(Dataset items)
• • • •
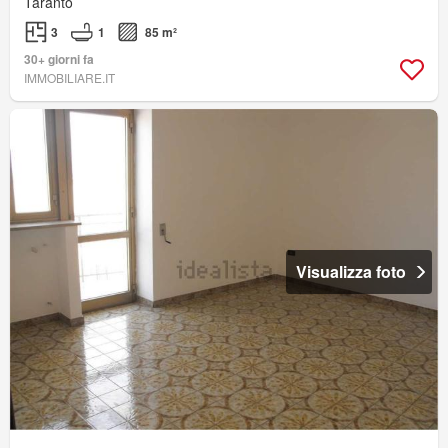
Taranto
3
1
85 m²
30+ giorni fa
IMMOBILIARE.IT
Visualizza foto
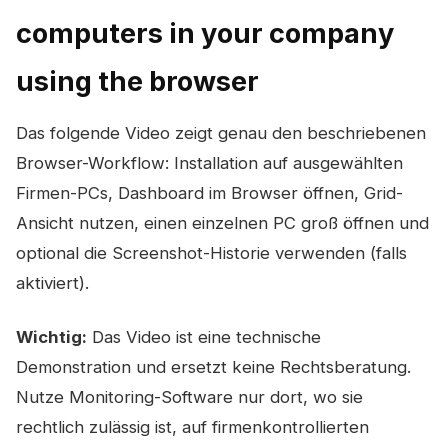
computers in your company
using the browser
Das folgende Video zeigt genau den beschriebenen
Browser-Workflow: Installation auf ausgewählten
Firmen-PCs, Dashboard im Browser öffnen, Grid-
Ansicht nutzen, einen einzelnen PC groß öffnen und
optional die Screenshot-Historie verwenden (falls
aktiviert).
Wichtig:
Das Video ist eine technische
Demonstration und ersetzt keine Rechtsberatung.
Nutze Monitoring-Software nur dort, wo sie
rechtlich zulässig ist, auf firmenkontrollierten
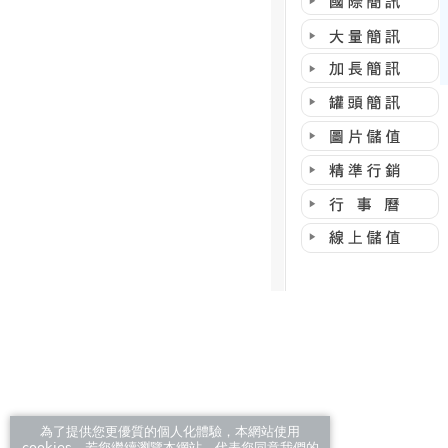
為了提供您更優質的個人化體驗，本網站使用
cookies，若您繼續瀏覽本網站，代表您同意我們的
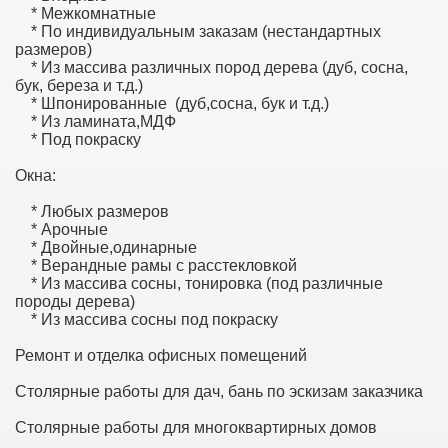
* Межкомнатные
* По индивидуальным заказам (нестандартных
размеров)
* Из массива различных пород дерева (дуб, сосна,
бук, береза и т.д.)
* Шпонированные (дуб,сосна, бук и т.д.)
* Из ламината,МДФ
* Под покраску
Окна:
* Любых размеров
* Арочные
* Двойные,одинарные
* Верандные рамы с расстекловкой
* Из массива сосны, тонировка (под различные
породы дерева)
* Из массива сосны под покраску
Ремонт и отделка офисных помещений
Столярные работы для дач, бань по эскизам заказчика
Столярные работы для многоквартирных домов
• • • •
DESCRIPTION OF THE TASK »
Supply the number of lines above that contain the word "массива", and nothing else.

SOLVED PROBLEM »
3